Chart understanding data
# # # #

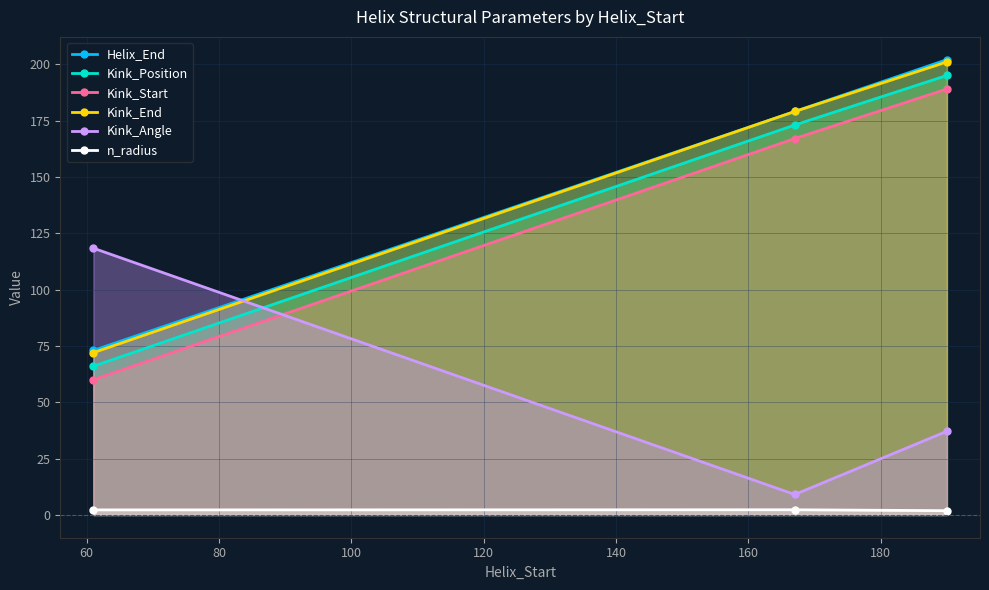

What is the lowest value of the Kink_Angle series?

9.1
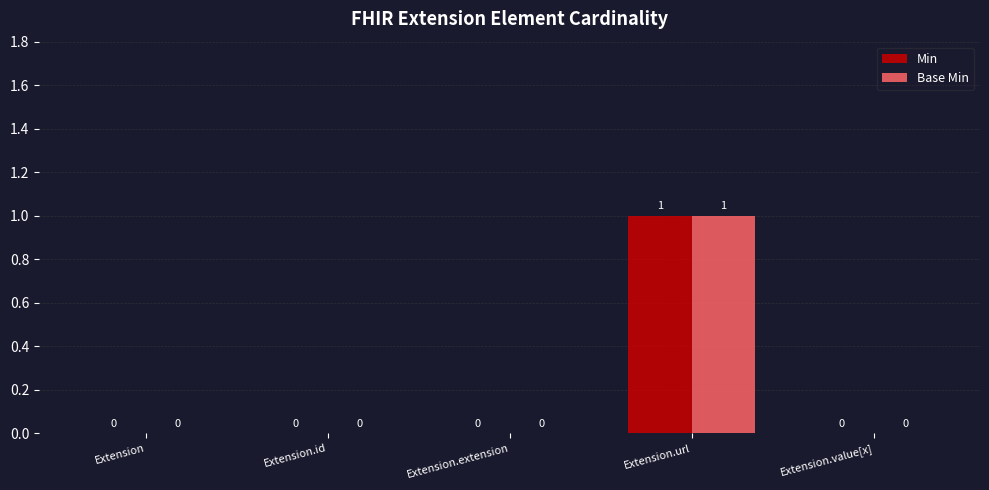

At Extension.value[x], list the series in order from smallest to largest.

Min, Base Min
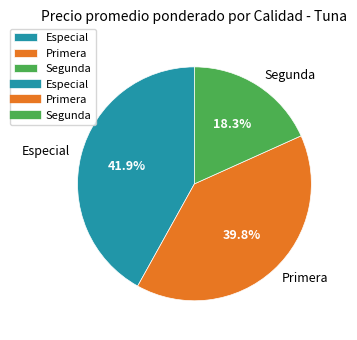

Do Segunda and Especial together represent more than half of the pie?

Yes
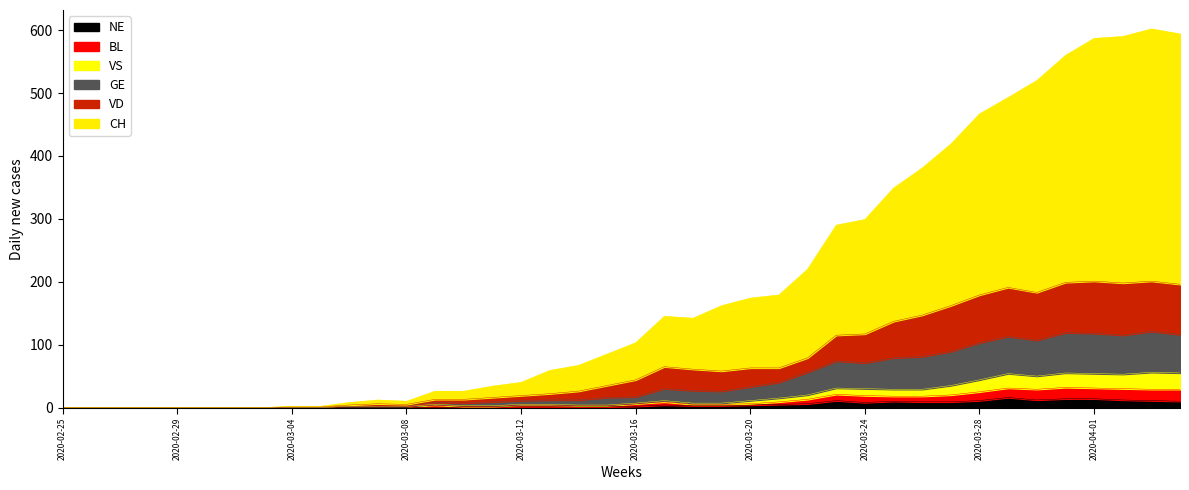

What is the maximum value for NE?

16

# # # #

_Task objective_
Turn the lines of all the items above into a single numbered list. Skip the blank lines and leave out the pictures.

_Task output_
1. What is the lowest value of the Kink_Angle series?
2. 9.1
3. At Extension.value[x], list the series in order from smallest to largest.
4. Min, Base Min
5. Do Segunda and Especial together represent more than half of the pie?
6. Yes
7. What is the maximum value for NE?
8. 16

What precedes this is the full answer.